Task description:
Every line in the records below that holds the word "Misa" is to be copied.

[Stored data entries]
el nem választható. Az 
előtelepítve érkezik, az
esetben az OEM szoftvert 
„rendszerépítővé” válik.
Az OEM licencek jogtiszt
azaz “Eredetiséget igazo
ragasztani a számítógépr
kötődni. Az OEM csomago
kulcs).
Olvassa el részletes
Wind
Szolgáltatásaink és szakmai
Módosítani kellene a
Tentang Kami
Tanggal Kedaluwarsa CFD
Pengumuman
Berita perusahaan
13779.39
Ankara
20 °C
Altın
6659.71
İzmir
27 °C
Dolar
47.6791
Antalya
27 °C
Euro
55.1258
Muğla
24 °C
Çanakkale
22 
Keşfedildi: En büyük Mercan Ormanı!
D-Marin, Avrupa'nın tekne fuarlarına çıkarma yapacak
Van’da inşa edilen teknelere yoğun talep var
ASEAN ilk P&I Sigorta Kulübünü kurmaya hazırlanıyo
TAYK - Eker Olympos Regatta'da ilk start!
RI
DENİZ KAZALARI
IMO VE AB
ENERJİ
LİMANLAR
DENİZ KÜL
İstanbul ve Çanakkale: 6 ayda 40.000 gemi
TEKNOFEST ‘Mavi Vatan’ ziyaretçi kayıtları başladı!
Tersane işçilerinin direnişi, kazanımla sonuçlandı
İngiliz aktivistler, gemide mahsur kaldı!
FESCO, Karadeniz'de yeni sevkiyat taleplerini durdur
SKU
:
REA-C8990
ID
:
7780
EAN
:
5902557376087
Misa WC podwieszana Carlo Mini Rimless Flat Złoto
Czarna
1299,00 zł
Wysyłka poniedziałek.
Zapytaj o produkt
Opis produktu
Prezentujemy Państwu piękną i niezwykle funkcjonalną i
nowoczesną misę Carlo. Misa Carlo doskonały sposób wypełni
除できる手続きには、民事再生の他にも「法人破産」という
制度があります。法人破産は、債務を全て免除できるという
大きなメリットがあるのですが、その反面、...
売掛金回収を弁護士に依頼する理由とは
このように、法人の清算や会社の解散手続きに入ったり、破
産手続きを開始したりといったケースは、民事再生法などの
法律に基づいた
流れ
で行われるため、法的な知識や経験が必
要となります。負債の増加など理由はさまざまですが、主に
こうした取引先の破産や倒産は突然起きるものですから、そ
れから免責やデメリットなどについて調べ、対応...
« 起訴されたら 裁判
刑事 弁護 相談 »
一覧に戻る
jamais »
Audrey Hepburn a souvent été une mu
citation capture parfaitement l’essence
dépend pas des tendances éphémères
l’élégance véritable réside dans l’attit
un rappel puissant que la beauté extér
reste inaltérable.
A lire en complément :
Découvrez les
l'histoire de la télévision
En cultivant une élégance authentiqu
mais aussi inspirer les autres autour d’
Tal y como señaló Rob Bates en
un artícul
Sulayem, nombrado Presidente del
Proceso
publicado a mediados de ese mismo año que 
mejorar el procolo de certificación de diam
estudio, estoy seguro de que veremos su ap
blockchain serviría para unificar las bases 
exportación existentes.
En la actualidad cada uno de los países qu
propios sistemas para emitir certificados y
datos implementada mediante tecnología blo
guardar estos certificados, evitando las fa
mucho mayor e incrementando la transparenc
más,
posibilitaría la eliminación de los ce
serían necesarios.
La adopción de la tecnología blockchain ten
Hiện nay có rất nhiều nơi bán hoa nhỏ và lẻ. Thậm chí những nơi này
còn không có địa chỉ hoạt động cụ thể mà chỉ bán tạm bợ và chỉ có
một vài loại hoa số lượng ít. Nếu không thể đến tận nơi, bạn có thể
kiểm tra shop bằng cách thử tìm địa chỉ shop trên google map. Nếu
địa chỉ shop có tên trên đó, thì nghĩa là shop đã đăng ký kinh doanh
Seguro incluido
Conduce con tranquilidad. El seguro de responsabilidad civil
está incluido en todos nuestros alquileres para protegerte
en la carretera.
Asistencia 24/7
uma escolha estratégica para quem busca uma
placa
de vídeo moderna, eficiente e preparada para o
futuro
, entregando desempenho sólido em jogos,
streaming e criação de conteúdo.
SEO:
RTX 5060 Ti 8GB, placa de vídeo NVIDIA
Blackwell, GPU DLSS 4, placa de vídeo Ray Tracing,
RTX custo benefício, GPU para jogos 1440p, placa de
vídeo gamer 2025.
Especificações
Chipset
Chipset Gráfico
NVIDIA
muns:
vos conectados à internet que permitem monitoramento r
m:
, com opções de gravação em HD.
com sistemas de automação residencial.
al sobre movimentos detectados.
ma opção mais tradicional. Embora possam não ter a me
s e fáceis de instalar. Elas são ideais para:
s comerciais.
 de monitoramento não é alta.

Solution:
Misa WC podwieszana Carlo Mini Rimless Flat Złoto
nowoczesną misę Carlo. Misa Carlo doskonały sposób wypełni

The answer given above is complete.